Activity » Which lines below include the string "sudah"? Please show each one.
▶
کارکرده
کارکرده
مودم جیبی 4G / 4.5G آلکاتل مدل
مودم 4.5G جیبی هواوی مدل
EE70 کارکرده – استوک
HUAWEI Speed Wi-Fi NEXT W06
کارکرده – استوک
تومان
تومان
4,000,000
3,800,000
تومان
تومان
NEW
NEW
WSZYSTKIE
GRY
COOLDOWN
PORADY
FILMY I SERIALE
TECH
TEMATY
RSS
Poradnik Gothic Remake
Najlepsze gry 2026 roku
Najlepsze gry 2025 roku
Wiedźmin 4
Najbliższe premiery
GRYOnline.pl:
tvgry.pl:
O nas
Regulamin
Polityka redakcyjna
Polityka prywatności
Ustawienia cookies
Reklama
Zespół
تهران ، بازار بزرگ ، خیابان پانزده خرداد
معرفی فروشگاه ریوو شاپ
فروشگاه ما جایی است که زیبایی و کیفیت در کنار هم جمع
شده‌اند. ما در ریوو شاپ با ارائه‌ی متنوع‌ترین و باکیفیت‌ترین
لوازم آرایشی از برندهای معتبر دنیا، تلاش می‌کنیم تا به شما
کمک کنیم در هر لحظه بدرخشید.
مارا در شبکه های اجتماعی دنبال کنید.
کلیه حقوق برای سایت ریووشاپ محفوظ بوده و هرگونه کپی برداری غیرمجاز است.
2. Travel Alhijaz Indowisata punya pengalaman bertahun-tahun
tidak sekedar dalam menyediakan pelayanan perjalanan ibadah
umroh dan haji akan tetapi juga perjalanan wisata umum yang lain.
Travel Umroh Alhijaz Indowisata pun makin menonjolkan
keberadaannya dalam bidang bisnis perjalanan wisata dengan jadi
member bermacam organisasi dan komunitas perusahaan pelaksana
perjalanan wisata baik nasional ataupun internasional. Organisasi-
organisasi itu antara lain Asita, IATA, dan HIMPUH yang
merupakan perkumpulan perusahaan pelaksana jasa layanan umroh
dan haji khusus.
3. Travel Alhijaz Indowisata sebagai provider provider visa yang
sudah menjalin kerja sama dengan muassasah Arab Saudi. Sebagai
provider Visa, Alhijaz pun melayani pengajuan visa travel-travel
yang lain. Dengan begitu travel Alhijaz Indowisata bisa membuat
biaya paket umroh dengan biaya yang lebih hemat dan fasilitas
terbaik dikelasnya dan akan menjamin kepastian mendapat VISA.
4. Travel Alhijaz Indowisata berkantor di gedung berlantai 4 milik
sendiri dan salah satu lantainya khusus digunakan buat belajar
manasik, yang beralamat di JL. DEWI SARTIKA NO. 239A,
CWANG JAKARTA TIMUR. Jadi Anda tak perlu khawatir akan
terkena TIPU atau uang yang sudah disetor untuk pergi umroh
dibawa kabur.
◀
Output below »
sudah menjalin kerja sama dengan muassasah Arab Saudi. Sebagai
terkena TIPU atau uang yang sudah disetor untuk pergi umroh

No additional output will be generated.